I always thought you were meant to assume that those things would always be "rolling downhill" from whatever angle you looked at it. Hence Newton's famous catchphrase, "It's all downhill from here!"
posted by Panjandrum at 9:10 AM on December 3, 2013


ReeMonster: "Your favorite gravity analogy sucks."

I was into rubber sheets before they were cool.
posted by IAmBroom at 9:58 AM on December 3, 2013 [2 favorites]


Come up with something better that everyone can understand, then. The rubber sheet analogy gave me an insight to something unreproducable to human senses. So I went and learned more about it. It gave me an inkling of how things work. Isn't that the idea?

The 'something better that everyone can understand' is calculus and Newton's laws. The even better explanation that hardly anyone understands is general relativity.
posted by empath at 10:34 AM on December 3, 2013


"Come up with something better that everyone can understand, then. The rubber sheet analogy gave me an insight to something unreproducable to human senses. So I went and learned more about it. It gave me an inkling of how things work. Isn't that the idea?"

Not everything that is worth understanding is easy to understand. An understanding of the problems with the rubber sheet analogy is absolutely essential for its intuitiveness not to steer you wrong, which it really easily can. I struggled for a bit to come up with a way to explain them in the FPP and only really came up with the xkcd link I included, but I'm really glad edd came in to do it better than I ever could.

There is that old saying the biologists are just physicists that can't do math.
posted by Blasdelb at 11:15 AM on December 3, 2013


The 'something better that everyone can understand' is calculus and Newton's laws.

Respectfully, I think this is wrong. Not everyone who is curious about gravity is equipped to learn calculus. Anecdata from a former Level I - III Calc TA. I put it on you smart guys to find better analogies.

Not everything that is worth understanding is easy to understand.

I concur. OTOH Gamow, Feynman and others found useful language to articulate things that are only properly understood via mathematics.
posted by j_curiouser at 11:43 AM on December 3, 2013 [3 favorites]


I think I would simply use the surface of the Earth as an analogy. Walking lines of longitude, two people will get closer together or further apart as they go, while thinking they are going straight. That's down to the geometry and the curvature, just as things work in GR. It also doesn't require those walking the lines to go up or downhill.

Once you demonstrate that on a sphere, you can look at how it works on other shapes (using rubber sheets if you wish there).

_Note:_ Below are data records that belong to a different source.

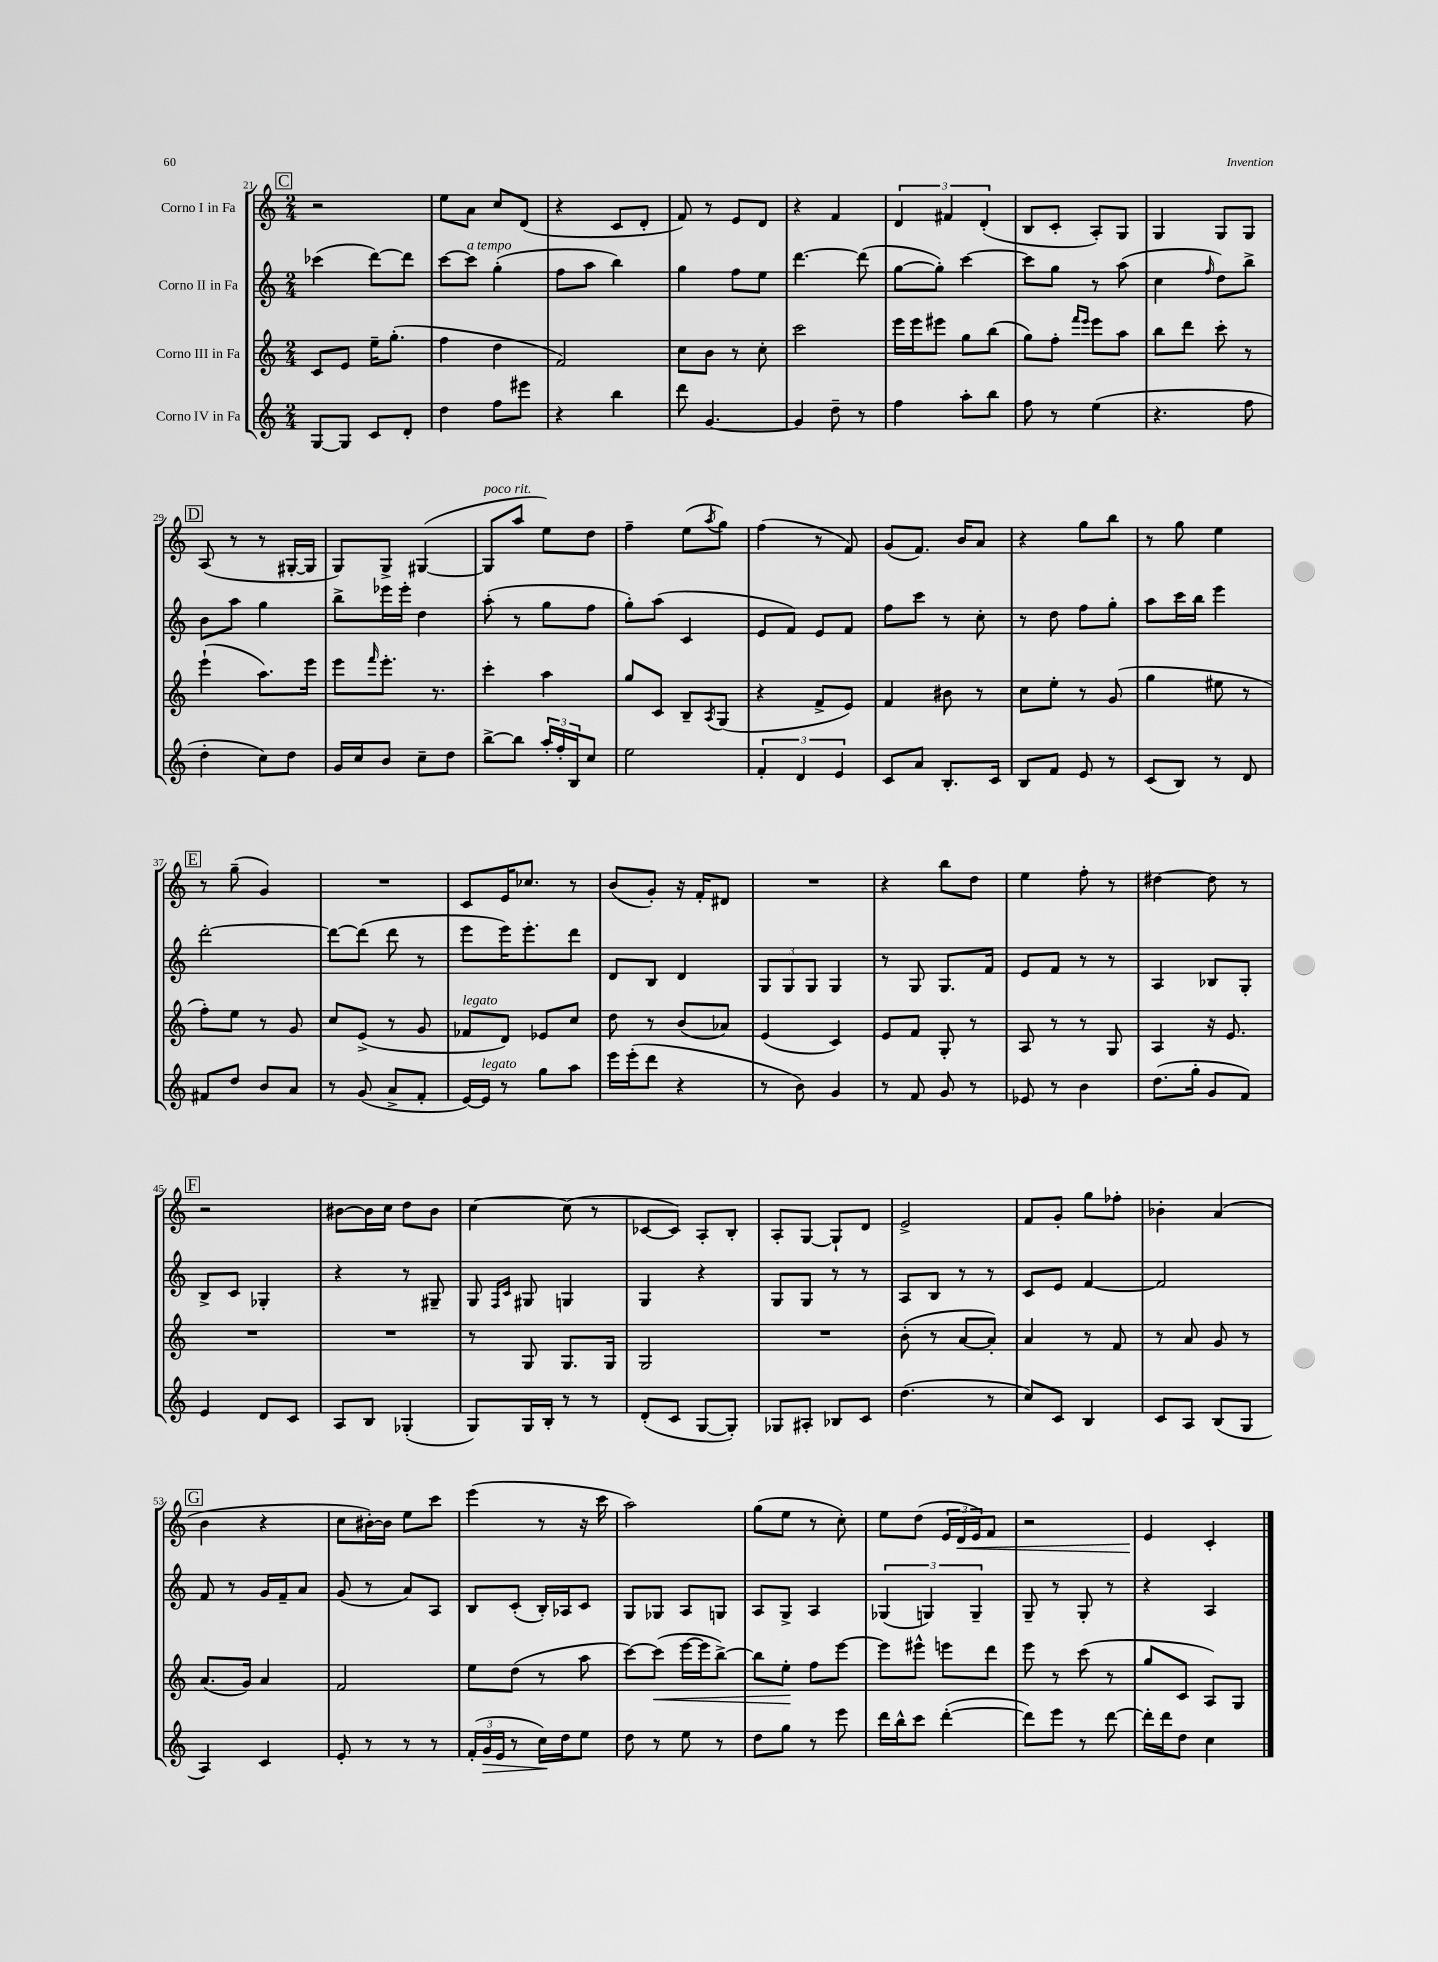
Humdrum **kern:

**kern	**kern	**kern	**kern
*staff4	*staff3	*staff2	*staff1
*clefG2	*clefG2	*clefG2	*clefG2
*k[]	*k[]	*k[]	*k[]
*M2/4	*M2/4	*M2/4	*M2/4
[8G/L	8c/L	(4ccc-\	2r
8G/]J	8e/J	.	.
8c/L	16ee~\LK	[8ddd\L)	.
.	(8.gg'\J	.	.
8d'/J	.	8ddd\]J	.
=	=	=	=
4dd\	4ff\	[8ccc\L	8ee\L
.	.	8ccc\]J	8a\J
8ff\L	4dd\	(4gg'\	8cc/L
8eee#\J	.	.	(8d/J
=	=	=	=
4r	2f/)	8ff\L	4r
.	.	8aa\J	.
4bb\	.	4bb\)	8c/L
.	.	.	8d'/J
=	=	=	=
8ddd\	8cc\L	4gg\	8f/)
[4.g/	8b\J	.	8r
.	8r	8ff\L	8e/L
.	8cc'\	8ee\J	8d/J
=	=	=	=
4g/]	2ccc\	[4.ddd\	4r
8dd~\	.	.	4f/
8r	.	(8ddd\]	.
=	=	=	=
4ff\	16eee\LL	[8gg\L	6d/
.	16eee\J	.	.
.	8eee#\J	8gg'\]J)	.
.	.	.	6f#/
8aa'\L	8gg\L	[4ccc\	.
.	.	.	(6d'/
8bb\J	(8bb\J	.	.
=	=	=	=
8ff\	8gg\L)	8ccc\]L	8B/L
8r	8ff'\J	8gg\J	8c'/J
.	16qqfff/LL	.	.
.	16qqeee/JJ	.	.
(4ee\	8eee\L	8r	8A'/L)
.	8aa\J	(8aa\	8G/J
=	=	=	=
4.r	8bb\L	4cc\	4G/
.	8ddd\J	.	.
.	.	16qqff/	.
.	8ccc'\	8dd\L)	8G/L
8ff\	8r	8bb^\J	8G/J
=	=	=	=
4dd'\	(4eee`\	8b\L	(8A/
.	.	8aa\J	8r
8cc\L)	8.aa\L)	4gg\	8r
8dd\J	.	.	[16G#'/LL
.	16eee\Jk	.	16G#/]JJ
=	=	=	=
16g/LL	8eee\L	8bb^\L	8G/L)
16cc/J	.	.	.
.	16qqfff/	.	.
8b/J	8.eee'\J	16eee-\L	8G^/J
.	.	16eee-'\JJ	.
8cc~\L	.	4dd\	([4G#/
.	8.r	.	.
8dd\J	.	.	.
=	=	=	=
[8bb^\L	4ccc'\	(8aa'\	8G#/]L
8bb\]J	.	8r	8aa/J
24aa'/LL	4aa\	8gg\L	8ee\L)
24ff'/	.	.	.
24B/J	.	.	.
8cc/J	.	8ff\J	8dd\J
=	=	=	=
2ee\	8gg/L	8gg'\L)	4ff~\
.	8c/J	(8aa\J	.
.	8B~/L	4c/	(8ee\L
.	8qA/	.	8qaa/
.	(8G/J	.	8gg\J)
=	=	=	=
6f'/	4r	8e/L	(4ff\
.	.	8f/J)	.
6d/	.	.	.
.	8f^/L	8e/L	8r
6e/	.	.	.
.	8e/J)	8f/J	8f/)
=	=	=	=
8c/L	4f/	8ff\L	(8g/L
8a/J	.	8ccc\J	8.f/J)
8.B'/L	8b#\	8r	.
.	.	.	16b/LK
.	8r	8cc'\	8a/J
16c/Jk	.	.	.
=	=	=	=
8B/L	8cc\L	8r	4r
8f/J	8ee'\J	8dd\	.
8e/	8r	8ff\L	8gg\L
8r	(8g/	8gg'\J	8bb\J
=	=	=	=
(8c/L	4gg\	8aa\L	8r
8B/J)	.	16ccc\L	8gg\
.	.	16bb\JJ	.
8r	8ee#\	4eee\	4ee\
8d/	8r	.	.
=	=	=	=
8f#/L	8ff'\L)	[2ddd'\	8r
8dd/J	8ee\J	.	(8gg~\
8b/L	8r	.	4g/)
8a/J	8g/	.	.
=	=	=	=
8r	8cc/L	8ddd\_L	2r
(8g/	(8e^/J	(8ddd\]J	.
8a^/L	8r	8ddd\	.
8f'/J	8g/	8r	.
=	=	=	=
[16e/LL)	8f-/L	8eee\L	8c/L
16e/]JJ	.	.	.
8r	8d/J)	16eee\K)	16e/K
.	.	8.eee'\	8.cc-/J
8gg\L	8e-/L	.	.
8aa\J	8cc/J	8ddd\J	8r
=	=	=	=
16eee\LL	8dd\	8d/L	(8b/L
(16eee'\J	.	.	.
8ddd\J	8r	8B/J	8g'/J)
4r	(8b/L	4d/	16r
.	.	.	16f'/LK
.	8a-/J)	.	8d#/J
=	=	=	=
8r	(4e/	12G/L	2r
.	.	12G/	.
8b\)	.	.	.
.	.	12G/J	.
4g/	4c/)	4G/	.
=	=	=	=
8r	8e/L	8r	4r
8f/	8f/J	8G/	.
8g/	8G'/	8.G/L	8bb\L
8r	8r	.	8dd\J
.	.	16f/Jk	.
=	=	=	=
8e-/	8A/	8e/L	4ee\
8r	8r	8f/J	.
4b\	8r	8r	8ff'\
.	8G/	8r	8r
=	=	=	=
(8.dd\L	4A/	4A/	[4dd#\
16gg'\Jk	.	.	.
8g/L	16r	8B-/L	8dd#\]
.	8.e/	.	.
8f/J)	.	8G'/J	8r
=	=	=	=
4e/	2r	8B^/L	2r
.	.	8c/J	.
8d/L	.	4G-'/	.
8c/J	.	.	.
=	=	=	=
8A/L	2r	4r	[8b#\L
8B/J	.	.	16b#\]L
.	.	.	16cc\JJ
(4G-'/	.	8r	8dd\L
.	.	8G#~/	8b#\J
=	=	=	=
8G/L)	8r	8G/	[4cc\
.	.	16qqF/LL	.
.	.	16qqc/JJ	.
16G/L	8G/	8G#/	.
16B'/JJ	.	.	.
8r	8.G/L	4G/	(8cc\]
8r	.	.	8r
.	16G/Jk	.	.
=	=	=	=
(8d'/L	2G/	4G/	[8c-/L
8c/J	.	.	8c-/]J)
[8G/L	.	4r	8A'/L
8G'/]J)	.	.	8B'/J
=	=	=	=
8G-/L	2r	8G/L	8A'/L
8A#'/J	.	8G/J	[8G/J
8B-/L	.	8r	8G`/]L
8c/J	.	8r	8d/J
=	=	=	=
(4.dd\	(8b'\	8A/L	2e^/
.	8r	8B/J	.
.	[8a/L	8r	.
8r	8a'/]J)	8r	.
=	=	=	=
8cc/L)	4a/	8c/L	8f/L
8c/J	.	8e/J	8g'/J
4B/	8r	[4f/	8gg\L
.	8f/	.	8ff-'\J
=	=	=	=
8c/L	8r	2f/]	4b-'\
8A/J	8a/	.	.
(8B/L	8g/	.	(4a/
8G/J	8r	.	.
=	=	=	=
4A/)	(8.a/L	8f/	4b\
.	.	8r	.
.	16g/Jk)	.	.
4c/	4a/	16g/LL	4r
.	.	16f~/J	.
.	.	8a/J	.
=	=	=	=
8e'/	2f/	(8g/	8cc\L
8r	.	8r	[16b#'\L)
.	.	.	16b#\]JJ
8r	.	8a/L)	8ee\L
8r	.	8A/J	8ccc\J
=	=	=	=
(24f'/LL	8ee\L	8B/L	(4eee\
24g/	.	.	.
24e/JJ	.	.	.
8r	(8dd\J	(8c'/J	.
16cc\LL)	8r	16B'/LL)	8r
16dd\J	.	16A-/J	.
8ee\J	8aa\	8c/J	16r
.	.	.	16ccc\
=	=	=	=
8dd\	[8ccc\L)	8G/L	2aa\)
8r	(8ccc\]J	8G-/J	.
8ee\	[16eee\LL	8A/L	.
.	16eee\]J	.	.
8r	[8bb^\J)	8G/J	.
=	=	=	=
8dd\L	8bb\]L	8A/L	(8gg\L
8gg\J	8ee'\J	8G^/J	8ee\J
8r	8ff\L	4A/	8r
8eee\	[8eee\J	.	8cc'\)
=	=	=	=
16ddd\LL	8eee\]L	(6G-/	8ee\L
16bb^^\J	.	.	.
8ccc\J	8eee#^^\J	.	(8dd\J
.	.	6G/)	.
([4ddd'\	8eee\L	.	24e/LL
.	.	.	24d/
.	.	6G~/	24e/J)
.	8ddd\J	.	8f/J
=	=	=	=
8ddd\]L)	8eee\	8G~/	2r
8eee\J	8r	8r	.
8r	(8ccc\	8G'/	.
[8ddd\	8r	8r	.
=	=	=	=
16ddd'\]LL	8gg/L	4r	4e/
16ddd\J	.	.	.
8dd\J	8c/J	.	.
4cc\	8A/L)	4A/	4c'/
.	8G/J	.	.
==	==	==	==
*-	*-	*-	*-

The problem isn't the shape of the rubber sheet being misleading, but that the dynamics of a ball rolling along it is dominated by gravitational and normal forces and not the geometry directly.
posted by edd at 12:48 PM on December 3, 2013


An interactive Flash tool for visualizing warped space time--not falling prey to the flaws of the rubber-sheet analogy.

I dug it up via Physics StackExchange
posted by polecat at 1:43 PM on December 3, 2013 [3 favorites]


Also, I appreciate that the rubber mat is a nice way to introduce the idea that space-time is curved. However, it is frustrating to hear the analogy brought up again and again while (to my recollection) nobody who presents it ever says, "BTW, if you think about it a little harder you will realize this is an imperfect analogy." In this video, for example.

I thought examples of the moon shot, the moon orbiting the earth, and the planets revolving the same direction were pretty interesting in this video.
posted by polecat at 2:19 PM on December 3, 2013


I should probably stop thinking about this so much, but it also occurs to me that for everyday gravity the fact that space is curved is quite irrelevant. If you think about it in terms of your four-velocity, you're almost entirely going along the time direction and barely moving in space, so you don't feel the spatial parts of the metric. Light does feel them, and that's why it is deflected by gravity twice as much as slow moving particles are. How you get across the idea of curved spacetime and not just curved space - well, that I have no good answer for.